Это налагает на меня большую ответственность. Поэтому для каждого нового издания книги я перечи­тываю снова и снова весь текст, всякий раз исправляя и дополняя его.

Из книги «От двух до пяти»

Прислушиваюсь

Когда Ляле было два с половиной года, какой-то незнакомый спросил ее в шутку:
—  Ты хотела бы быть моей дочкой? Она ответила ему величаво:
—  Я мамина и больше никовойная. Однажды мы гуляли с ней по взморью, и она впер­вые в жизни увидела вдали пароход.
—  Мама, мама, паровоз купается! — пылко  закричала она.

Милая детская речь! Никогда не устану ей радоваться. С большим удовольствием подслушал я такой диалог:
—  Мне сам папа сказал...
'— Мне сама мама сказала...
—  Но ведь папа самее мамы... Папа гораздо самее.

Было приятно узнавать от детей, что у лысого голова босиком, что от мятных лепешек во рту сквознячок, что гусеница — жена гуся, а муж стрекозы — стрекозел.

И весело мне было услышать, как трехлетняя спя­щая девочка внезапно пробормотала во сне:
—  Мама, закрой мою заднюю ногу!

И очень забавляли меня такие, например, детские речения и возгласы, подслушанные в разное время:
— Папа, смотри, как твои брюки нахмурились!
— Бабушка! Ты моя лучшая любовница!
— Ой, мама, какие у тебя толстопузые ноги!
— Наша бабуля зарезала зимою гусей, чтоб они не простудились.
— Мама, как мне жалко лошадок, что они не мо гут в носу ковырять.

Из книги «Живой как жизнь» (речь естественно идёт от русском языке)
СТАРОЕ  И   НОВОЕ

Анатолий Федорович Кони, почетный академик, знаменитый юрист, был, как известно, человеком большой доброты. Он охотно прощал окружающим всякие ошибки и слабости.
Но горе было тому, кто, беседуя с ним, искажал или уродовал русский язык. Кони набрасывался на него со страстною ненавистью.
Его страсть восхищала меня. И все же в своей борьбе за чистоту языка он часто хватал через край.
Он, например, требовал, чтобы слово обязательно значило только любезно, услужливо.
Но это значение слова уже умерло. Теперь в живой речи и в литературе слово обязательно стало означать непременно. Это-то и возмущало академика Кони.
— Представьте себе,— говорил он, хватаясь за сердце,— иду я сегодня по Спасской и слышу: «Он обязательно набьет тебе морду!» Как вам это нравится? Человек сообщает другому, что кто-то любезно поколотит его!
—  Но ведь слово обязательно уже не значит любезно,— пробовал я возразить, но Анатолий Федорович стоял на своем.
Между тем нынче во всем Советском Союзе не найдешь человека, для которого обязательно значило бы любезно. Нынче не всякий поймет, что разумел Аксаков, говоря об одном провинциальном враче:
«В отношении к нам он поступал обязательно».
Зато уже никому не кажется странным такое, на­пример, двустишие Исаковского:

И куда тебе желается, Обязательно дойдешь.

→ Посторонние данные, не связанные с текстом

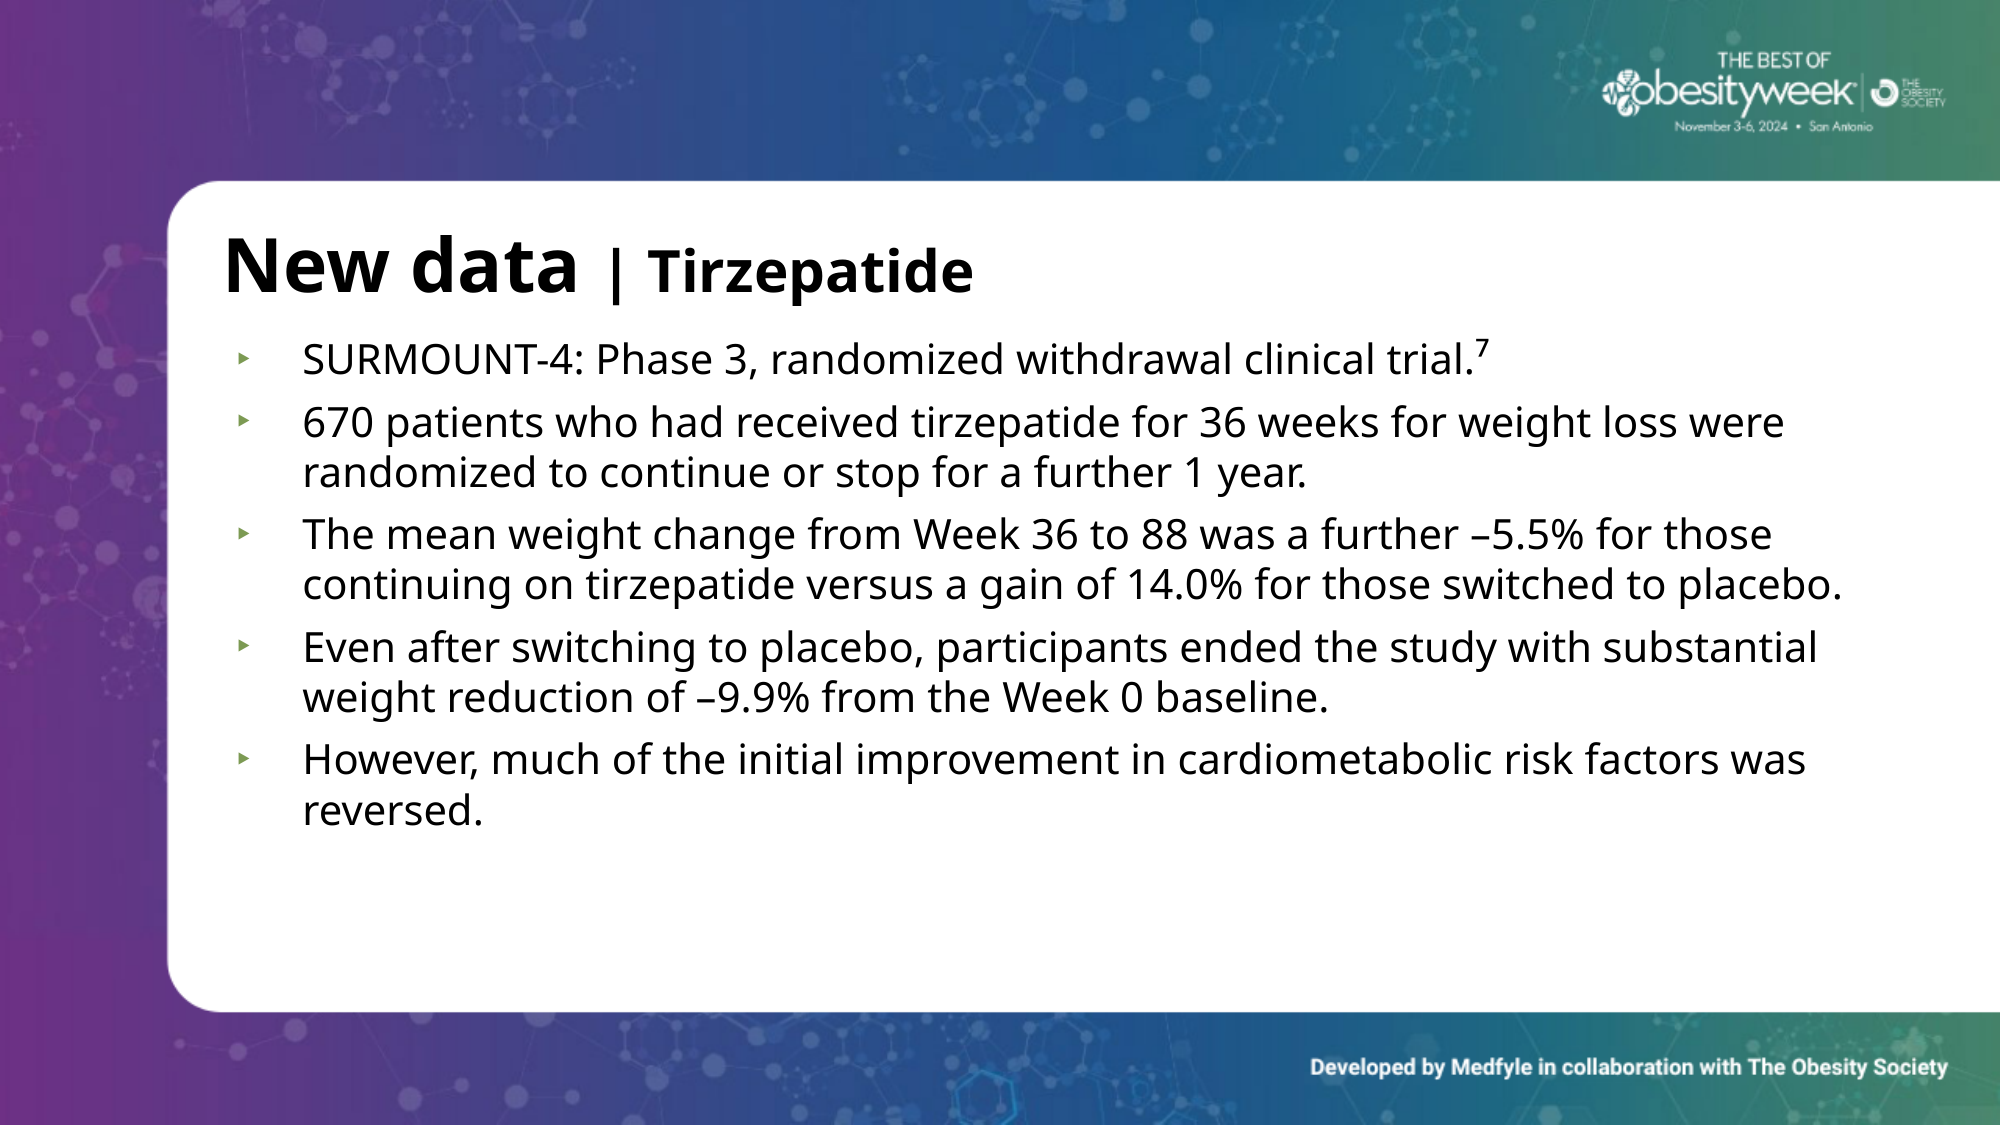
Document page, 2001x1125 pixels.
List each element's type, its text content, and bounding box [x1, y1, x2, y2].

picture [0, 0, 2000, 1125]
list SURMOUNT-4: Phase 3, randomized withdrawal clinical trial.⁷ 670 patients who had received tirzepatide for 36 weeks for weight loss were randomized to continue or stop for a further 1 year. The mean weight change from Week 36 to 88 was a further –5.5% for those continuing on tirzepatide versus a gain of 14.0% for those switched to placebo. Even after switching to placebo, participants ended the study with substantial weight reduction of –9.9% from the Week 0 baseline. However, much of the initial improvement in cardiometabolic risk factors was reversed. [212, 325, 1975, 970]
title New data | Tirzepatide [207, 211, 1918, 326]
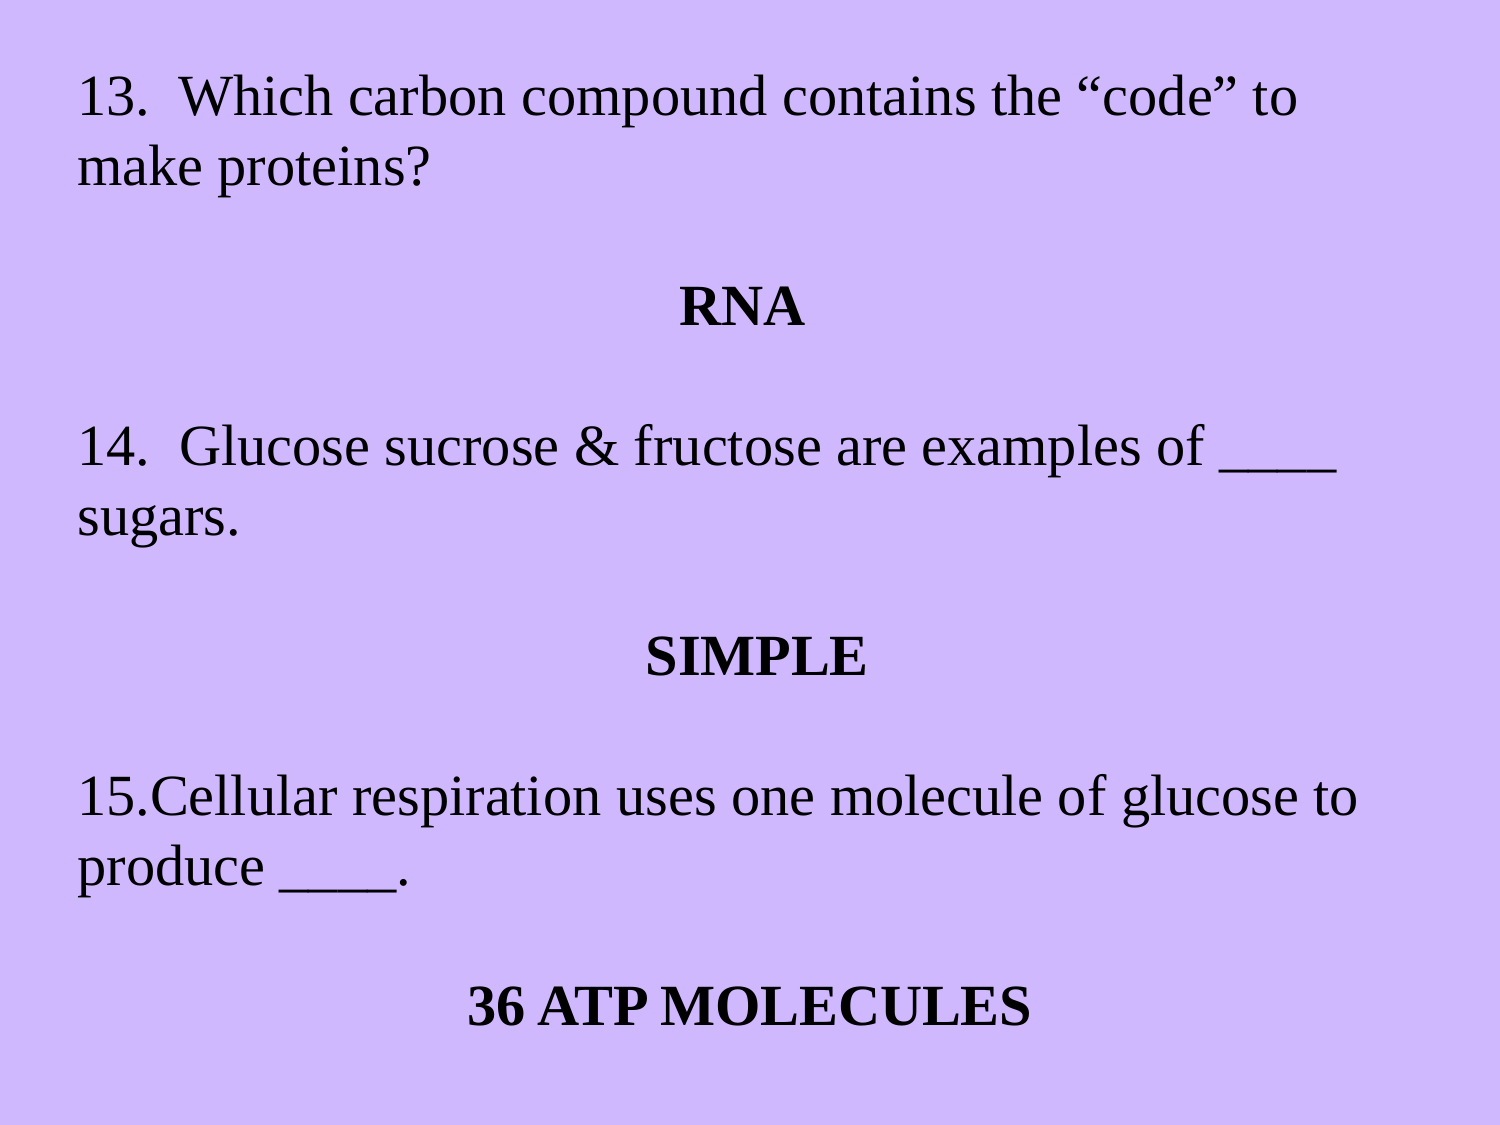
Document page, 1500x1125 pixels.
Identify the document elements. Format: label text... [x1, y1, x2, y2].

text_box 13. Which carbon compound contains the “code” to make proteins? RNA 14. Glucose sucrose & fructose are examples of ____ sugars. SIMPLE Cellular respiration uses one molecule of glucose to produce ____. 36 ATP MOLECULES [62, 49, 1438, 1045]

Многое объясняется тем, что Кони в ту пору был стар. Он поступал, как и большинство стариков: отстаивал те нормы русской речи, какие существовали во времена его детства и юности. Старики почти всегда воображали (и воображают сейчас), будто их де­ти и внуки (особенно внуки) уродуют правильную русскую речь.
Я легко могу представить себе того седоволосого старца, который в 1803 или в 1805 году гневно засту­чал кулаком по столу, когда его внуки стали толко­вать между собой о развитии ума и характера.
—  Откуда вы взяли это несносное развитие ума? Нужно говорить прозябение.
Стоило, например, молодому человеку сказать в разговоре, что сейчас ему надо пойти, ну, хотя бы к сапожнику, и старики сердито кричали ему:
— Не надо, а надобно! Зачем ты коверкаешь русский язык?

А когда Карамзин в «Письмах русского путешественника» выразился, что при таких-то условиях мы становимся человечнее, адмирал Шишков набросился на него с издевательствами.
«Свойственно ли нам,— писал он,— из имени человек делать уравнительную степень человечнее? Поэтому могу [ли] я говорить: моя лошадь лошадинее твоей, моя корова коровее твоей?»